The seal was a sunburst stamped into the sky-blue wax that was an imperial prerogative, which meant the dispatch came from Evripos. Krispos could think of only one reason why his son would send out an urgent message. Filled with foreboding, he broke the seal.

His son's script still retained some of the copybook clarity that years of quickly scribbling will erode. The words were as legible as they were unwelcome: "Evripos to his father. Greetings. Riots flared here night before last, and have grown worse rather than better since. Forces under my command are doing all they can to restore order. I shall send more news as it becomes available. Phos guard you and this city both. Farewell."

"Do you know anything of this?" Krispos asked the messenger, waving the parchment in his direction.

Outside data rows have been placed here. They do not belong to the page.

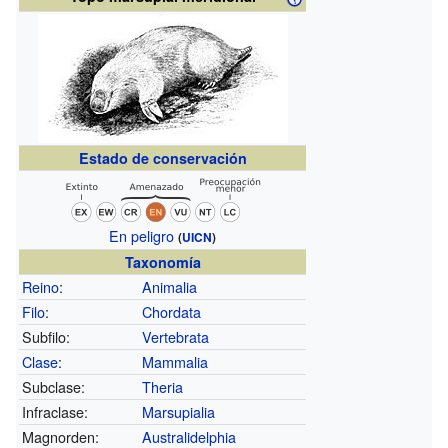
Estado de conservación
En peligro
(
UICN
)
Taxonomía
Reino
:
Animalia
Filo
:
Chordata
Subfilo:
Vertebrata
Clase
:
Mammalia
Subclase:
Theria
Infraclase:
Marsupialia
Magnorden:
Australidelphia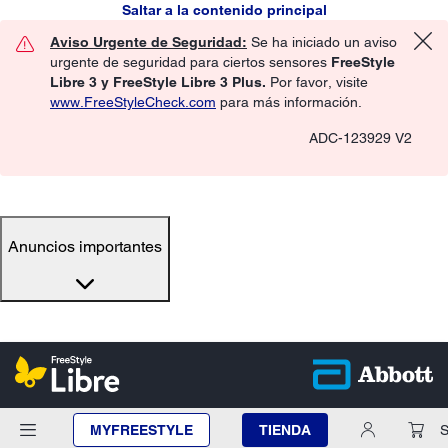
Saltar a la contenido principal
Aviso Urgente de Seguridad:
Se ha iniciado un aviso
urgente de seguridad para ciertos sensores
FreeStyle
Libre 3 y FreeStyle Libre 3 Plus.
Por favor, visite
www.FreeStyleCheck.com
para más información.
ADC-123929 V2
Anuncios importantes
MYFREESTYLE
TIENDA
S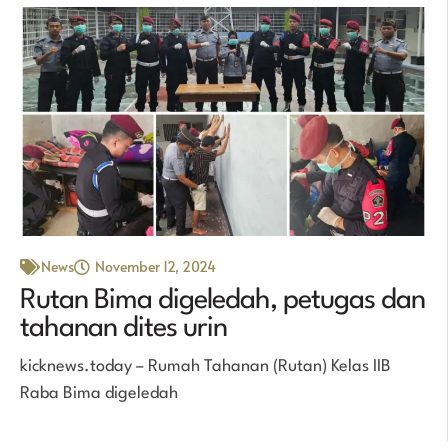
News
November 12, 2024
Rutan Bima digeledah, petugas dan
tahanan dites urin
kicknews.today – Rumah Tahanan (Rutan) Kelas IIB
Raba Bima digeledah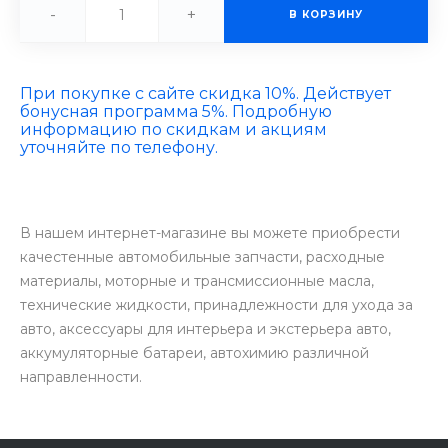
-
+
В КОРЗИНУ
При покупке с сайте скидка 10%. Действует
бонусная программа 5%. Подробную
информацию по скидкам и акциям
уточняйте по телефону.
В нашем интернет-магазине вы можете приобрести
качестенные автомобильные запчасти, расходные
материалы, моторные и трансмиссионные масла,
технические жидкости, принадлежности для ухода за
авто, аксессуары для интерьера и экстерьера авто,
аккумуляторные батареи, автохимию различной
направленности.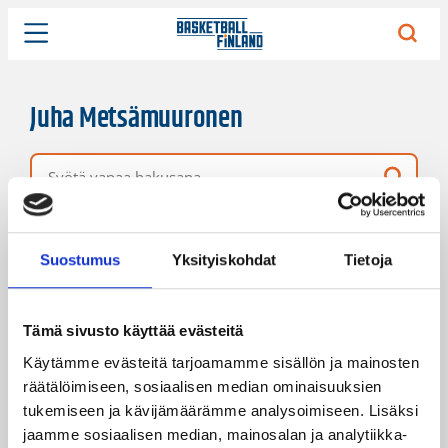
Juha Metsämuuronen
Vapaa hakusana
2 hakutulosta
Järjestys
Sivukoko
Suostumus
Yksityiskohdat
Tietoja
Tämä sivusto käyttää evästeitä
Käytämme evästeitä tarjoamamme sisällön ja mainosten
räätälöimiseen, sosiaalisen median ominaisuuksien
tukemiseen ja kävijämäärämme analysoimiseen. Lisäksi
jaamme sosiaalisen median, mainosalan ja analytiikka-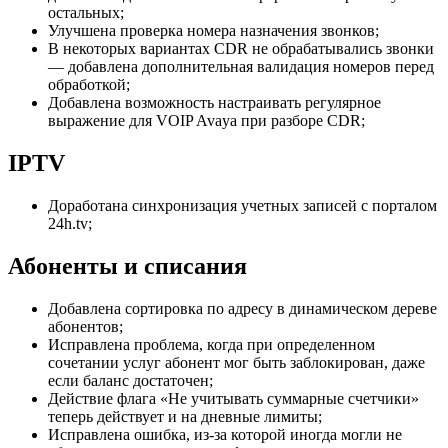
остальных;
Улучшена проверка номера назначения звонков;
В некоторых вариантах CDR не обрабатывались звонки
— добавлена дополнительная валидация номеров перед
обработкой;
Добавлена возможность настраивать регулярное
выражение для VOIP Avaya при разборе CDR;
IPTV
Доработана синхронизация учетных записей с порталом
24h.tv;
Абоненты и списания
Добавлена сортировка по адресу в динамическом дереве
абонентов;
Исправлена проблема, когда при определенном
сочетании услуг абонент мог быть заблокирован, даже
если баланс достаточен;
Действие флага «Не учитывать суммарные счетчики»
теперь действует и на дневные лимиты;
Исправлена ошибка, из-за которой иногда могли не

"No, your Majesty, I'm sorry but I don't," the man answered. "I'm but the latest of a string of relay riders. I hear tell from the fellow who gave me the tube that there's some sort of trouble back at the city. Is that so?"

"Aye, that's so," Krispos answered grimly. He'd known the Thanasioi might try that ploy to distract him and, prepared for it as well as he could. Whether well as he could was well enough would come clear before long.

Then he thought of something else, something that chilled him: was Phostis on the sea to go to the capital and lead the rioters against loyal troops? If he was, he might throw the city into worse turmoil than even Krispos had expected. Have to warn Evripos about that, the Avtokrator thought.

"Is there a reply, your Majesty?" the messenger asked.

"Yes, by the good god, there is," Krispos said. But before he could give it, another dispatch rider rode up on an abused horse and waved a message tube in his face. He didn't like the fearful look in the newcomer's eyes. "Rest easy there, you. I've never been in the habit of blaming the messenger for the word he brings."